*Tarea 1*. ¿Cómo quedaría en forma de lista el párrafo del texto sobre el Teatro Arbeu que empieza con «Una de mis primeras vecindades», conservando sus datos principales?
*Tarea 2*. ¿Puedes transcribir sin cambios el fragmento del texto sobre el Teatro Arbeu que va desde "Pronuncié unas palabras" hasta "tan poco espacio?", ambos incluidos?

─── Texto de estudio

Pronuncié unas palabras en la ceremonia, invitado por el Ministro Juan N. Silva Meza: “…Además, el evento tendría singular realce si usted hiciera una evocación relativa al recobrar este inmueble para el Centro de la Capital”. Acepté el honor porque nada más fácil y grato que recordar infancia y juventud en el lugar donde viví hasta los 20 años de edad. ¿Por dónde empezar? ¿Cómo acomodar tanto en tan poco espacio?

Una de mis primeras vecindades estaba en la manzana de enfrente, con zaguán hacia la calle de Mesones frente a la pulquería La Risa que ahí sigue. Su patio terminaba en el muro trasero del Teatro Arbeu, vestigio de la pequeña capilla construida en 1661, dedicada a San Felipe Neri, de donde tomó su primer nombre esta calle alineada al plano del geométrico Alonso García Bravo, encargado por Cortés de trazar la nueva ciudad. En 1767, al ser expulsados los jesuitas se les dio la Profesa a los felipenses y quedó inconclusa durante 100 años la iglesia que edificaban sobre la capilla original. La obra fue terminada con un pequeño cambio: sobre los muros a medias se levantaría no una iglesia sino un teatro que en vez de atrio tendría vestíbulo y una fachada moderna sin tocar la religiosa. Con el apellido de su promotor, Francisco Arbeu, fue inaugurado en 1875 y funcionó hasta poco antes de 1945 en que se retiraron los añadidos y en 1963 fue expropiado por el Gobierno Federal.

──────
─── Datos para revisión

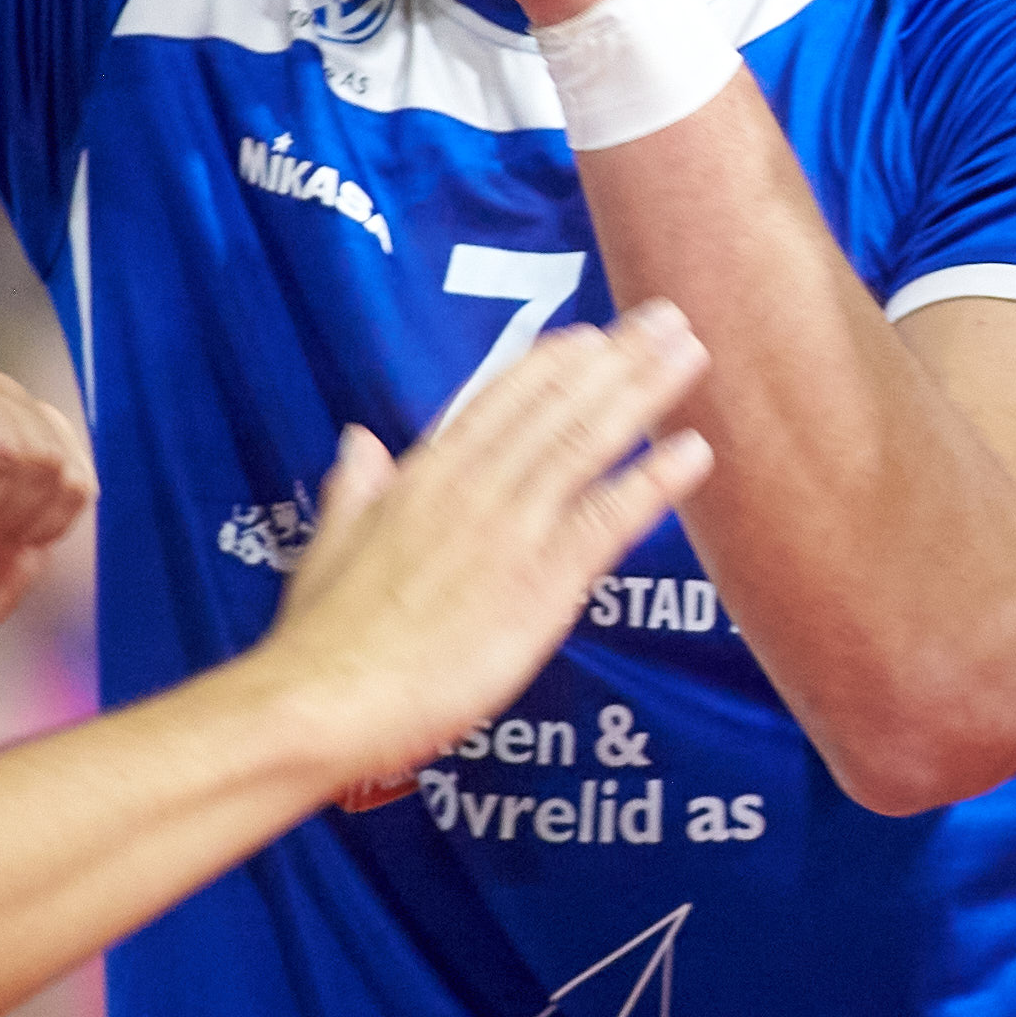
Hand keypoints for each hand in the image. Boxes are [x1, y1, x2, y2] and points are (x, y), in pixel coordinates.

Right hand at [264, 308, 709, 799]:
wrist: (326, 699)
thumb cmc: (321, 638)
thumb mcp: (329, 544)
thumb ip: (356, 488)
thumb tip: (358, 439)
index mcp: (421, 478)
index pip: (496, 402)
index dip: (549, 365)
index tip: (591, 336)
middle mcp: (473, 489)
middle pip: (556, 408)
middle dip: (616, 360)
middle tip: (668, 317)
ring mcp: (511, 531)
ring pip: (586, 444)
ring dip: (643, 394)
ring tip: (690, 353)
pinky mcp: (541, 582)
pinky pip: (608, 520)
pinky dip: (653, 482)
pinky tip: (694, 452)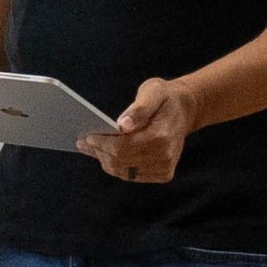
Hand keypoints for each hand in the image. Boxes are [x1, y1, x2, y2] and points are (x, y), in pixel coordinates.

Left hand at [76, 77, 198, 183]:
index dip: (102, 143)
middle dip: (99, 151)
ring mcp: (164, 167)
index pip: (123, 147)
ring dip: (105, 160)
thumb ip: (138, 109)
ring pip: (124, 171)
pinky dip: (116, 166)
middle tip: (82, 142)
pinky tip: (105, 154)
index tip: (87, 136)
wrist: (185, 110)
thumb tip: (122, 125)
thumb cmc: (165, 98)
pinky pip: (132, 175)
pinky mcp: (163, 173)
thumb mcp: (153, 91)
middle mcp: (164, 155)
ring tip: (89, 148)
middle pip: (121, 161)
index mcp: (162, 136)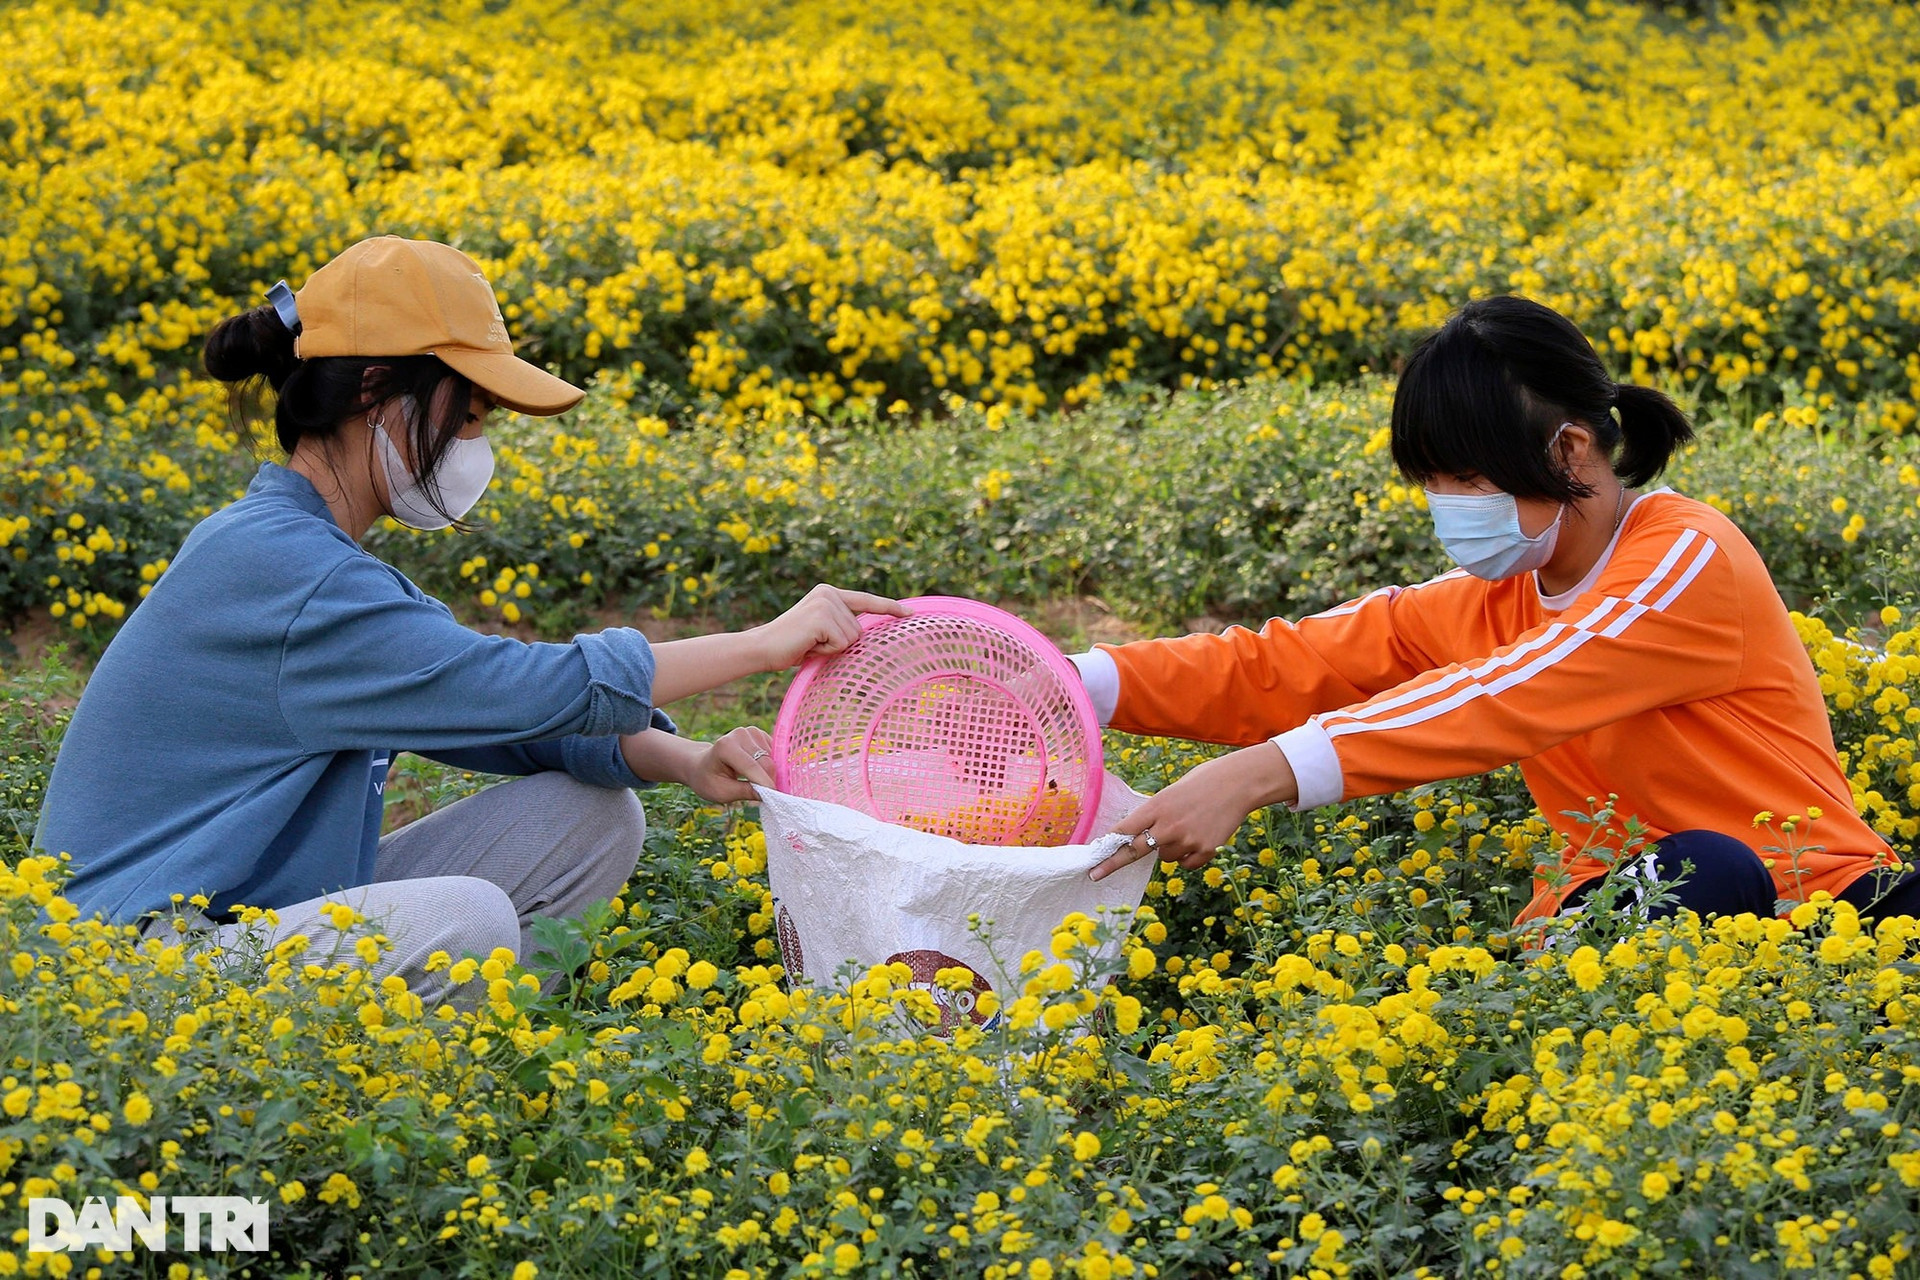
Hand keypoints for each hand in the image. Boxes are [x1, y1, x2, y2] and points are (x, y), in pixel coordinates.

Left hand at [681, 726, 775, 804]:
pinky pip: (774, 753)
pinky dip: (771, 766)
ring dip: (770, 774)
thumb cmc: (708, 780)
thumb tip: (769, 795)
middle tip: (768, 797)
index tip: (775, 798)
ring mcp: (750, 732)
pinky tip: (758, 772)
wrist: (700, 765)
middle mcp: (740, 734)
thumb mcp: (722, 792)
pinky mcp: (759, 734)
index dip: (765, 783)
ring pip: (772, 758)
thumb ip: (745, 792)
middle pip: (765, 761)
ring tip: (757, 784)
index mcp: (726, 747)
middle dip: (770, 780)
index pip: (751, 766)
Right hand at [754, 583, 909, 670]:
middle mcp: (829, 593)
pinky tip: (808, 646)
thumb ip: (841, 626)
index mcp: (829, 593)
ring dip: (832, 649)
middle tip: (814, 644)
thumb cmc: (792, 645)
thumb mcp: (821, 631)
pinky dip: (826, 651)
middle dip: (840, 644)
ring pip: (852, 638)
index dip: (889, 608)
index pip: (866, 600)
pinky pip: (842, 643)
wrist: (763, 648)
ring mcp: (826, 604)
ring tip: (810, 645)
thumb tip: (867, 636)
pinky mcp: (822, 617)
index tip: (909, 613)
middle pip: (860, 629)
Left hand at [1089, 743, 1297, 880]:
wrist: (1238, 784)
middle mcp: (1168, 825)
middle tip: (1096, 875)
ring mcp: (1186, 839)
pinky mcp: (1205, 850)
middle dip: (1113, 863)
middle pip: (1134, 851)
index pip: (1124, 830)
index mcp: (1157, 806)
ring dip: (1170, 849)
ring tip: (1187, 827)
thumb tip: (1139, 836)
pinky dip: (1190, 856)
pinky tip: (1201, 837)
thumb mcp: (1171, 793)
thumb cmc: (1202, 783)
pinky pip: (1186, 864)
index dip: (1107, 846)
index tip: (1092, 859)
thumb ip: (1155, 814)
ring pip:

──────

*Solución 1*.
- Una de las primeras vecindades de quien narra estaba en la manzana de enfrente, con zaguán hacia la calle de Mesones, frente a la pulquería La Risa, que aún sigue ahí.
- Su patio terminaba en el muro trasero del Teatro Arbeu.
- El teatro es vestigio de una pequeña capilla construida en 1661 y dedicada a San Felipe Neri.
- De esa capilla tomó su primer nombre la calle, alineada al plano de Alonso García Bravo, a quien Cortés encargó trazar la nueva ciudad.
- En 1767, tras la expulsión de los jesuitas, la Profesa pasó a los felipenses, y la iglesia que edificaban sobre la capilla quedó inconclusa durante 100 años.
- La obra se terminó como teatro y no como iglesia, con vestíbulo en lugar de atrio y una fachada moderna que no tocó la religiosa.
- Recibió el apellido de su promotor, Francisco Arbeu, y se inauguró en 1875.
- Funcionó hasta poco antes de 1945, cuando se retiraron los añadidos.
- En 1963 fue expropiado por el Gobierno Federal.

*Solución 2*.
Pronuncié unas palabras en la ceremonia, invitado por el Ministro Juan N. Silva Meza: “…Además, el evento tendría singular realce si usted hiciera una evocación relativa al recobrar este inmueble para el Centro de la Capital”. Acepté el honor porque nada más fácil y grato que recordar infancia y juventud en el lugar donde viví hasta los 20 años de edad. ¿Por dónde empezar? ¿Cómo acomodar tanto en tan poco espacio?